Worst-case thinking in AI alignment

Alternative title: “When should you assume that what could go wrong, will go wrong?”

Thanks to Mary Phuong and Ryan Greenblatt for helpful suggestions and discussion, and Akash Wasil for some edits.

In discussions of AI safety, people often propose the assumption that something goes as badly as possible. Eliezer Yudkowsky in particular has argued for the importance of security mindset when thinking about AI alignment.

I think there are several distinct reasons that this might be the right assumption to make in a particular situation. But I think people often conflate these reasons, and I think that this causes confusion and mistaken thinking. So I want to spell out some distinctions.

Throughout this post, I give a bunch of specific arguments about AI alignment, including one argument that I think I was personally getting wrong until I noticed my mistake yesterday (which was my impetus for thinking about this topic more and then writing this post). I think I’m probably still thinking about some of my object level examples wrong, and hope that if so, commenters will point out my mistakes. But I think I’ll stand by the claim that we should be attempting to distinguish between these classes of argument.

My list of reasons to maybe use worst-case thinking

Here’s an attempt at describing some different classes situations where you might want to argue that something goes as badly as it could.

You’re being optimized against

For example, if you’ve built an unaligned AI and you have a team of ten smart humans looking for hidden gotchas in its proposed actions, then the unaligned AI will probably come up with a way of doing something bad that the humans miss. In AI alignment, we most often think about cases where the AI we’re training is optimizing against us, but sometimes we also need to think about cases where other AIs or other humans are optimizing against us or our AIs.

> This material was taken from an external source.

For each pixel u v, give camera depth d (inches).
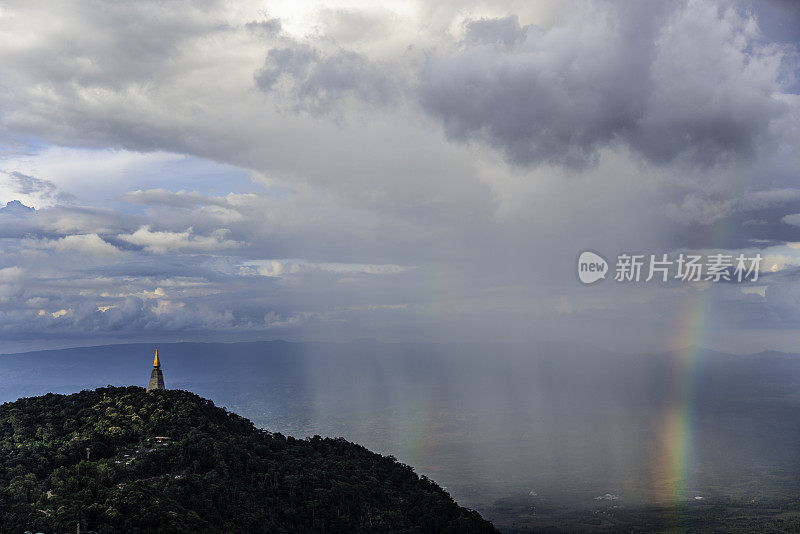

In situations like this, I think Eliezer’s attitude is basically right: we’re being optimized against and so we have to use worst-case thinking and search hard for systems which we can strongly argue are infallible.

One minor disagreement: I’m less into hard takeoffs than he is, so I place less weight than he does on situations where your AI becomes superintelligent enough during training that it can exploit some kind of novel physics to jump an airgap or whatever. (Under my model, such a model probably just waits until it’s deployed to the internet–which is one of the first things that AGI developers want to do with it, because that’s how you make money with a powerful AI–and then kills everyone.)

But I fundamentally agree with his rejection of arguments of the form “only a small part of the space of possible AI actions would be devastatingly bad, so things will probably be fine”.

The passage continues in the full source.